Simplicidad, simplicidad, simplicidad
Paradójicamente, la epidemia y sus distancias impuestas han reconectado ese frágil hilo que, como una red invisible, une a los humanos. En general, no se han buscado fantasmas culpables —el extranjero, el marginado, el otro— y pensamos más en los demás. Vuelven viejos hábitos, algunos cálidos como un teléfono de baquelita rojo. La distancia ha impulsado la creación de grupos de apoyo, nos llamamos más porque estamos más interesados en los otros. Queremos oír sus voces, queremos cuidar más, y también queremos sentirnos cuidados.

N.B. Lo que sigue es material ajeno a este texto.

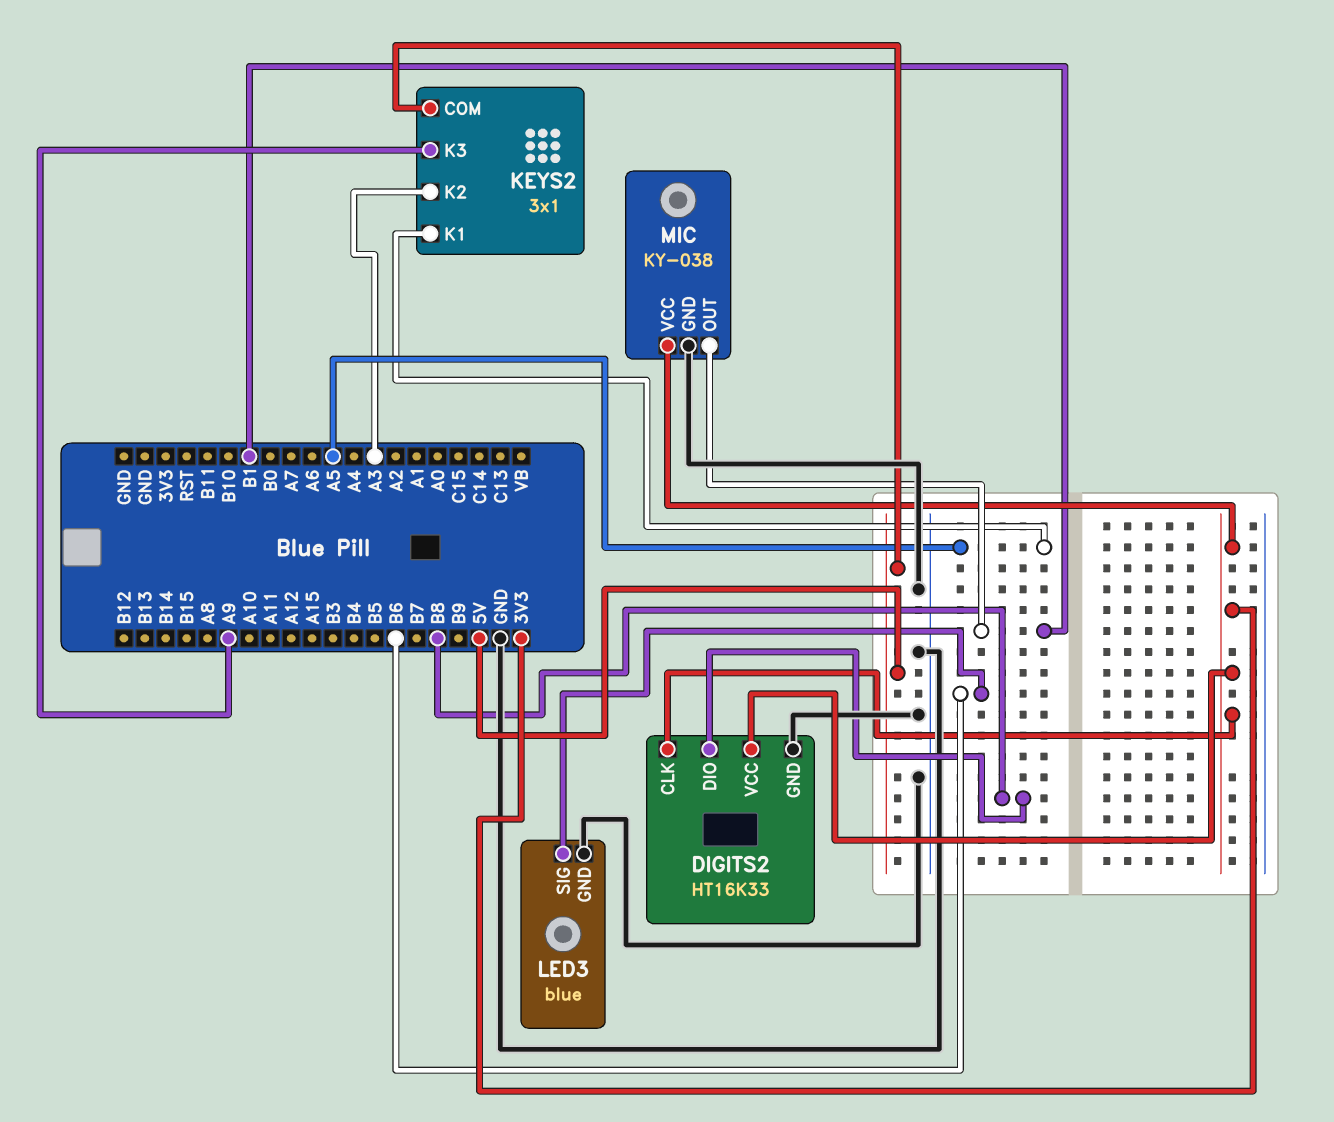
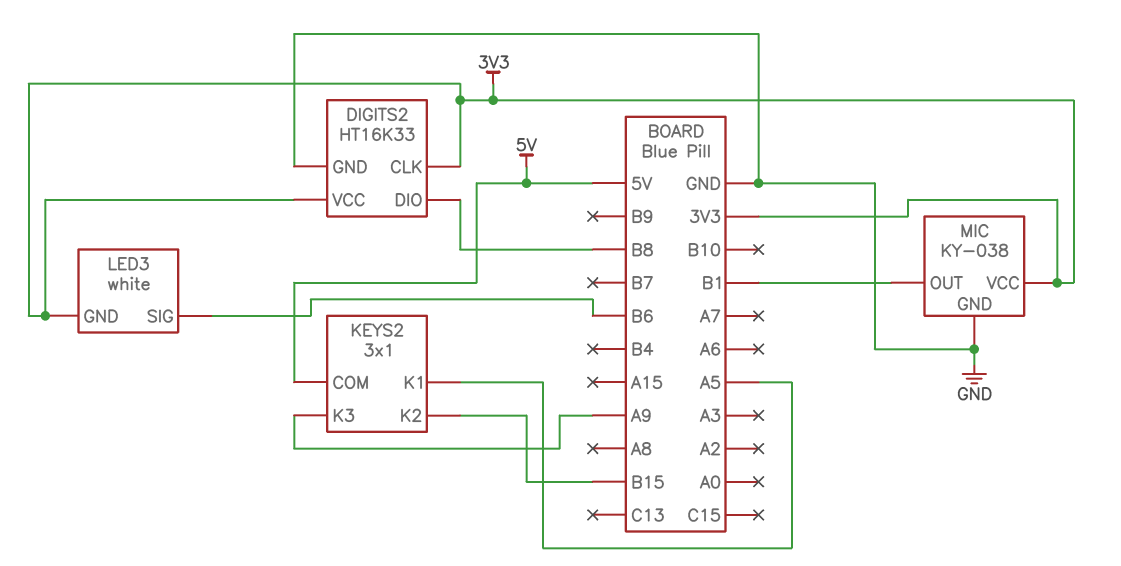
KEYS2 pin K2: A3 -> B15
LED3: blue -> white
LED3 pin GND: GND -> 3V3

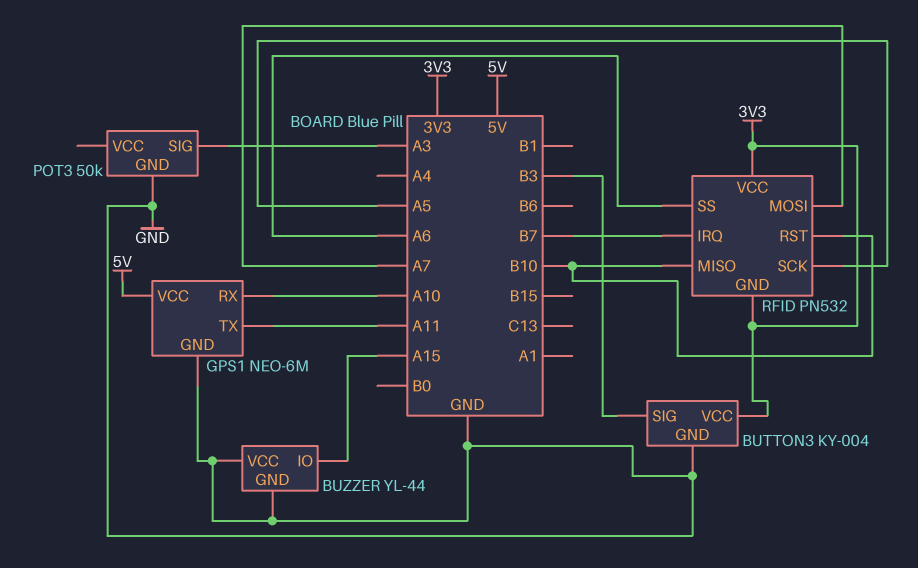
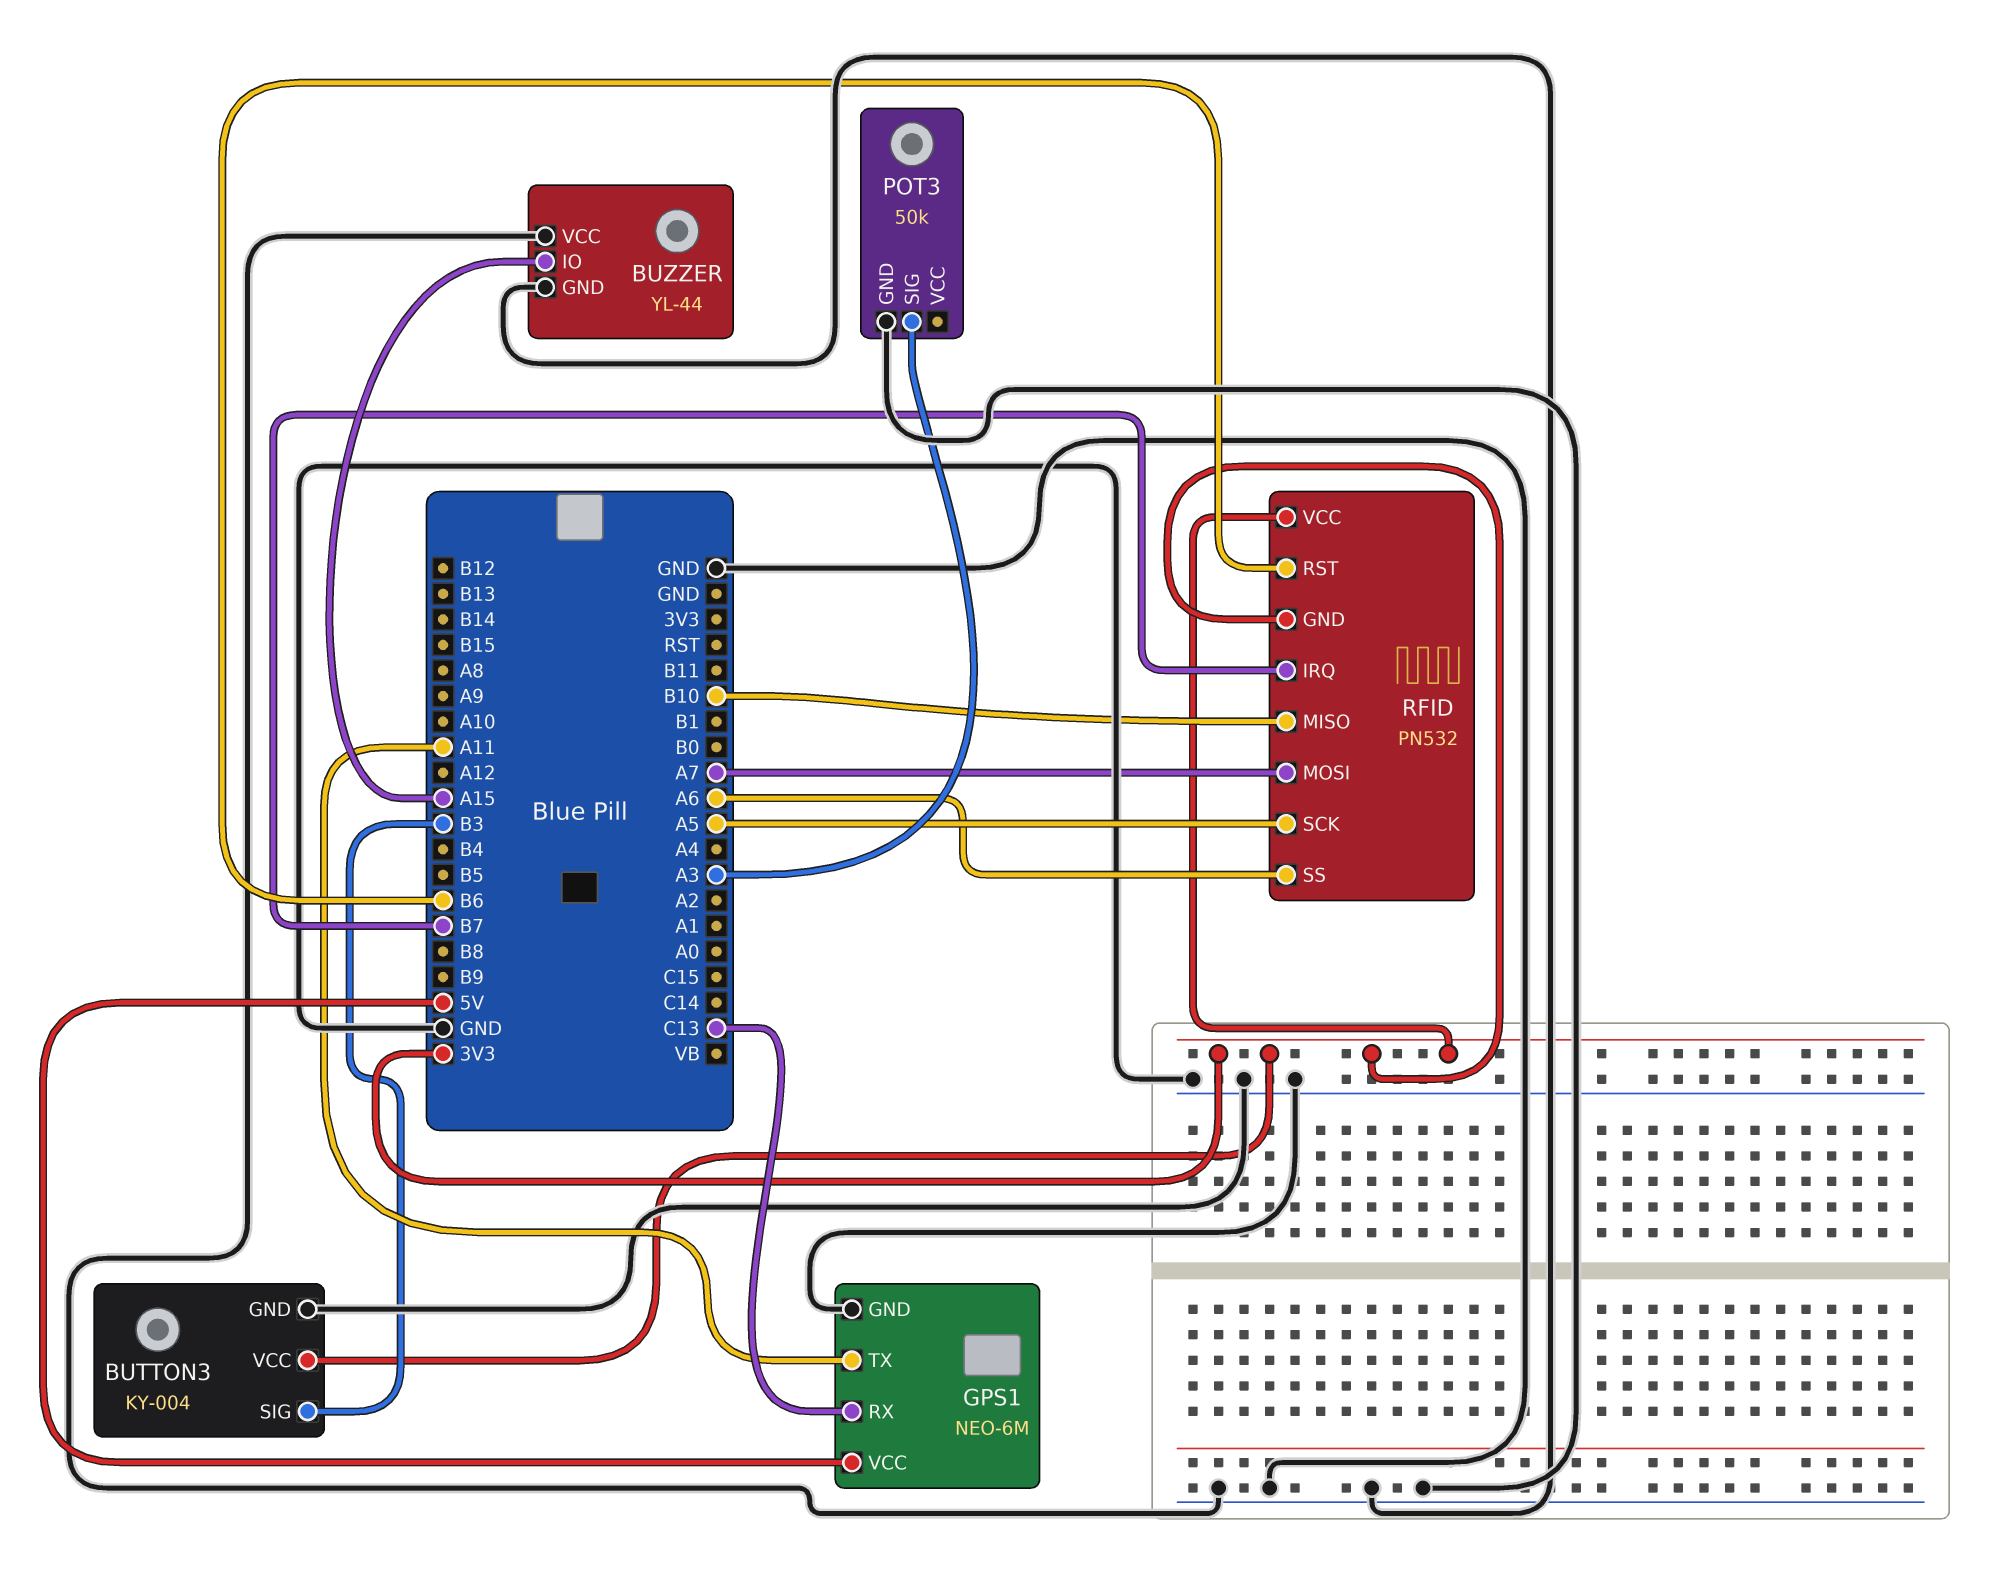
GPS1 pin RX: A10 -> C13
RFID pin RST: B10 -> B6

El miedo al contagio del cuerpo físico ha infectado al cuerpo social. La textura de nuestra vida social ha cambiado
En la senda que ha abierto la epidemia nos hemos topado también con la noción de frugalidad. Tomar distancias significa también querer comprender desde fuera, reflexionar con espacio por delante. Esta sobrevenida extensión en el tiempo nos ha permitido pararnos a pensar. Y algo importante ha pasado. “¡Simplicidad, simplicidad, simplicidad! Que vuestros asuntos sean dos o tres, y no cien mil”, escribió el filósofo Henry David Thoreau en Walden. La distancia nos obliga a elegir y descartar a quién vemos, y nos aleja de distracciones sociales. Fuerza a cuestionarnos quiénes somos, y a preguntarnos qué podemos y debemos hacer, como Smokey Robinson and the Miracles cantando I just don’t know what to do with myself (algo así como “no sé qué hacer conmigo”).
Sin espejo
Lo queramos o no, aprendemos sobre nosotros mismos a través de nuestras interacciones con los demás, pero la distancia social nos aleja del reflejo de esa mirada. “Si nos aislamos socialmente, no recibimos retorno, porque no hay interacción. Y no sabemos quiénes somos”, explica Tony P. Love, doctor en Sociología de la universidad de Texas. La forzosa distancia física no debe ser equivalente a distancia social, y nos empuja a iniciar nuevos tipos de relaciones por la vía digital. “La epidemia y la distancia social ha forzado la transición a la interacción tecnológica, de manera que se está normalizando en el terreno personal y social, pero también en el laboral y el educativo”, reflexiona.
Como todo, la explosión digital tiene una cara luminosa y otra mucho más oscura. Puede encerrarnos en nuestras casas y puede agravar la sensación de depresión, angustia y ansiedad en las personas que viven en soledad involuntaria. Nada puede sustituir a las relaciones reales entre seres humanos, y nuestro hábitat es la realidad física. Por último, no hay que dejarse llevar por el miedo. Toca repensar cómo queremos vivir de ahora en adelante, a nivel personal y colectivo. Al fin y al cabo, como dice Morticia Addams, la normalidad no es más que una ilusión, y lo que es normal para una araña es el caos absoluto para una mosca.